One thing that seems to have gone unnoticed is that around the same time the Google webmaster central set geographic tool began to work.

Webmasters who’s sites are hosted outside the of the UK can now have their sites rank properly on Google UK (including pages from the UK), simply by changing the geographic target via Google webmaster tools.

I know of at least one site that this is working properly for, the site is hosted in the US and it has been set up so that the UK sub directory of the site now shows up on pages from the UK.

If webmasters with international sites leverage this properly it could have a huge impact on the amount of traffic they receive. Certain sites that spring to mind are ones like Dmoz and BOTW.org, these sites could now have their UK sub directories show up and rank properly on UK only Google.

Also this is not just a UK thing, webmasters can now have the relevant sub-directories/domains of their international sites show up on country specific searches worldwide. Can you imagine how much more traffic that would mean for Dmoz if this was set up correctly?

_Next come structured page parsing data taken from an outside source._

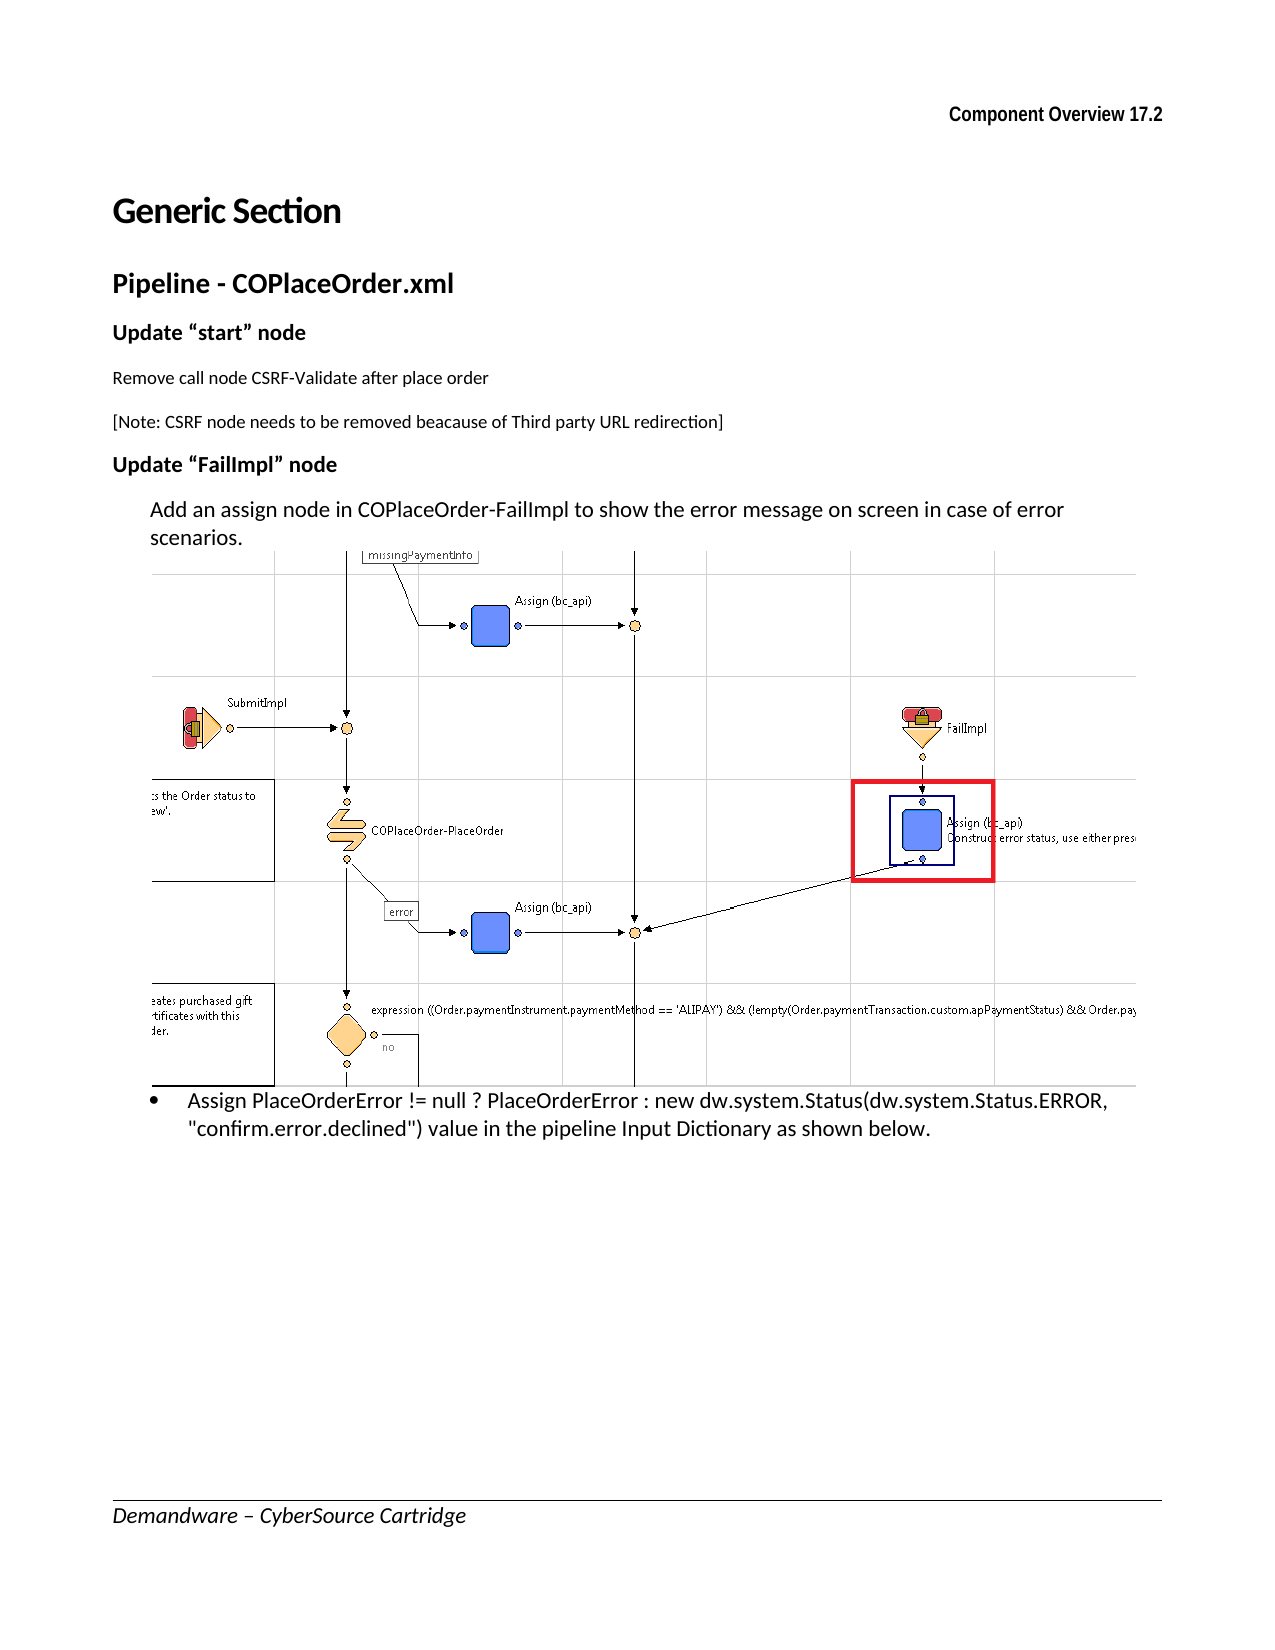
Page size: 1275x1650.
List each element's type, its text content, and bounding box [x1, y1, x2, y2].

subtitle Update “start” node [112, 318, 1162, 346]
text Add an assign node in COPlaceOrder-FailImpl to show the error message on screen in case of error scenarios. [150, 495, 1162, 551]
picture [150, 551, 1136, 1087]
subtitle Pipeline - COPlaceOrder.xml [112, 265, 1162, 300]
subtitle Update “FailImpl” node [112, 450, 1162, 478]
text [Note: CSRF node needs to be removed beacause of Third party URL redirection] [112, 407, 1162, 434]
subtitle Generic Section [112, 187, 1162, 233]
list Assign PlaceOrderError != null ? PlaceOrderError : new dw.system.Status(dw.system.Status.ERROR, "confirm.error.declined") value in the pipeline Input Dictionary as shown below. [150, 1086, 1162, 1142]
text Remove call node CSRF-Validate after place order [112, 363, 1162, 390]
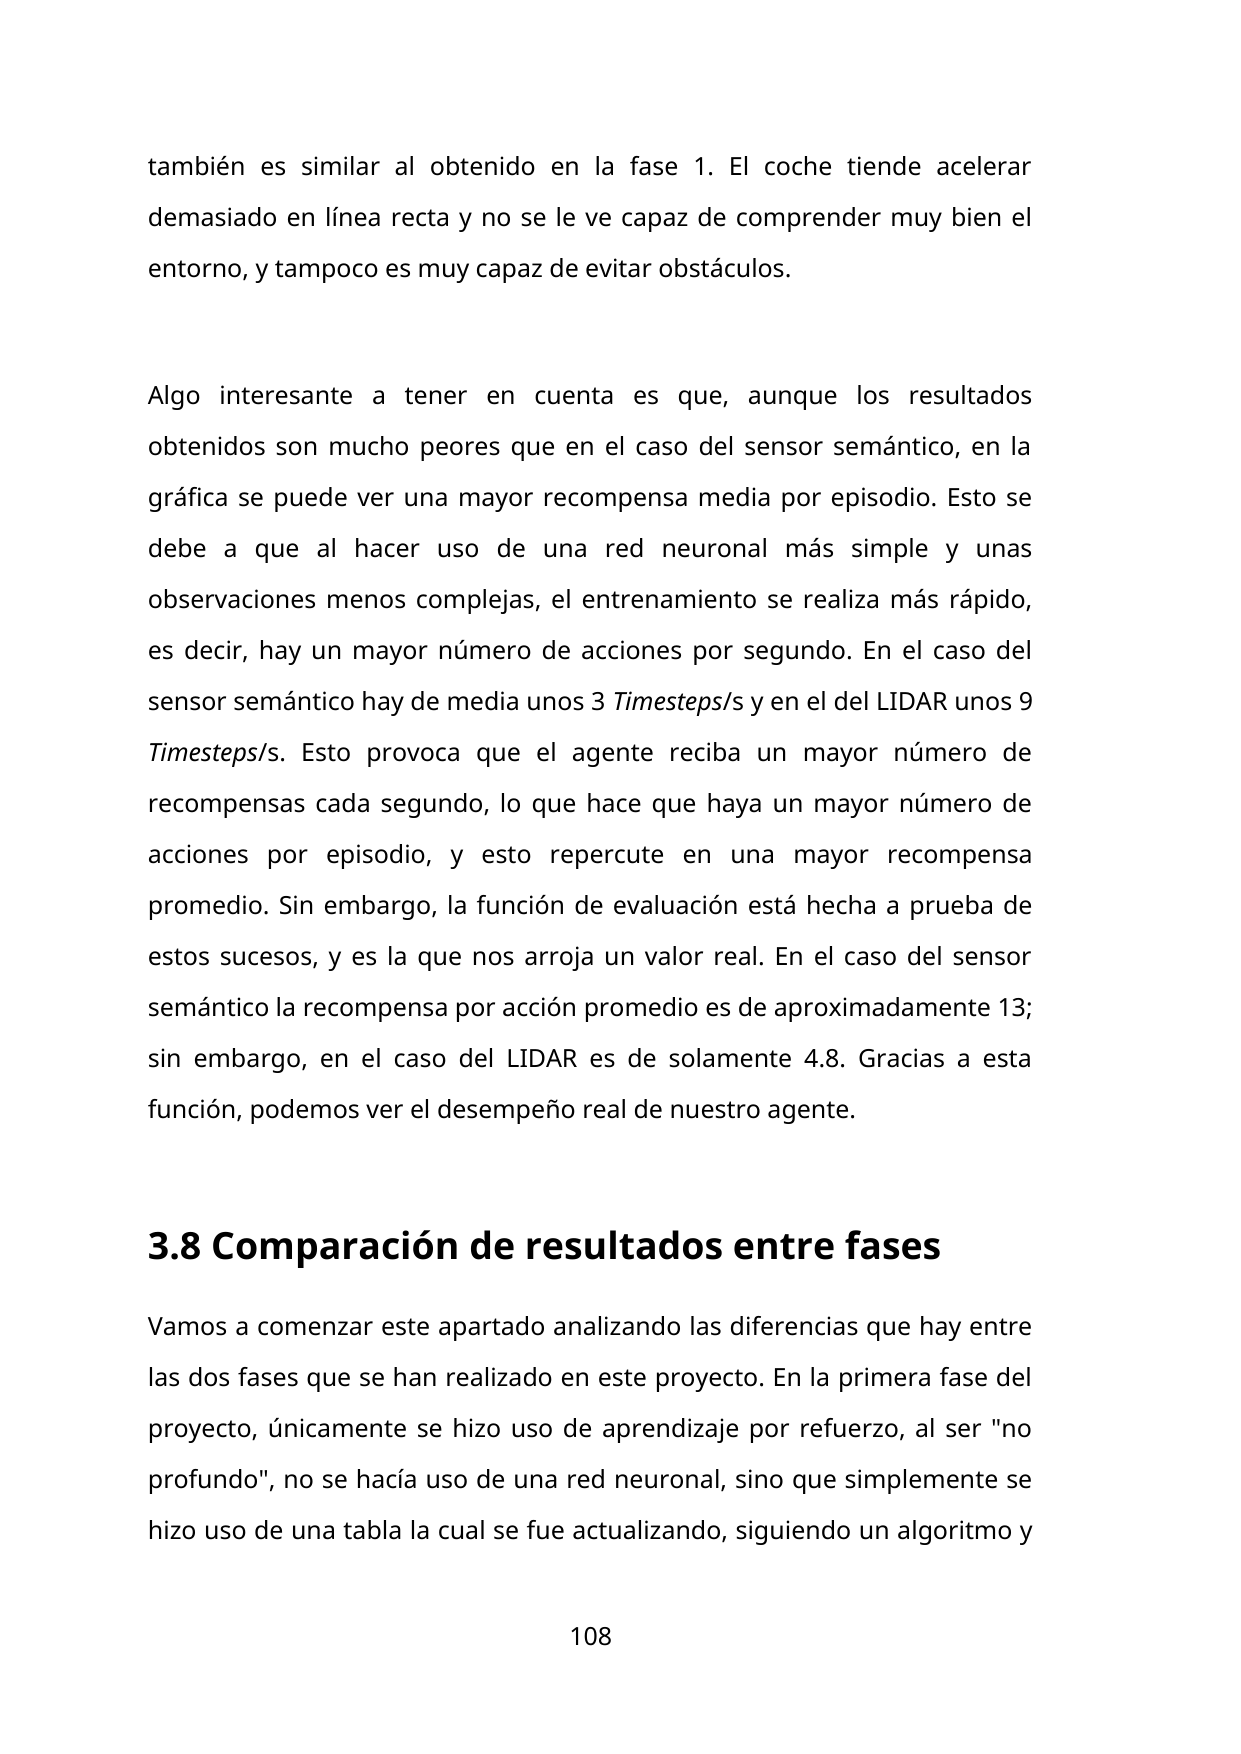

To make this work you need to have a general top level domain like a .com, .net or a .org, with the sub directories of your site specifically targeting individual countries, you then need to claim the different sections as separate sites and set the relevant geographic target for each one.

This is supposed to take about 2-3 months to kick in, but it could take much longer depending on the size of the site and the amount of links and PageRank etc.

The tool is still not perfect but this is a large step in the right direction. Congratulations to the webmaster central team and thanks to Richard for some good info.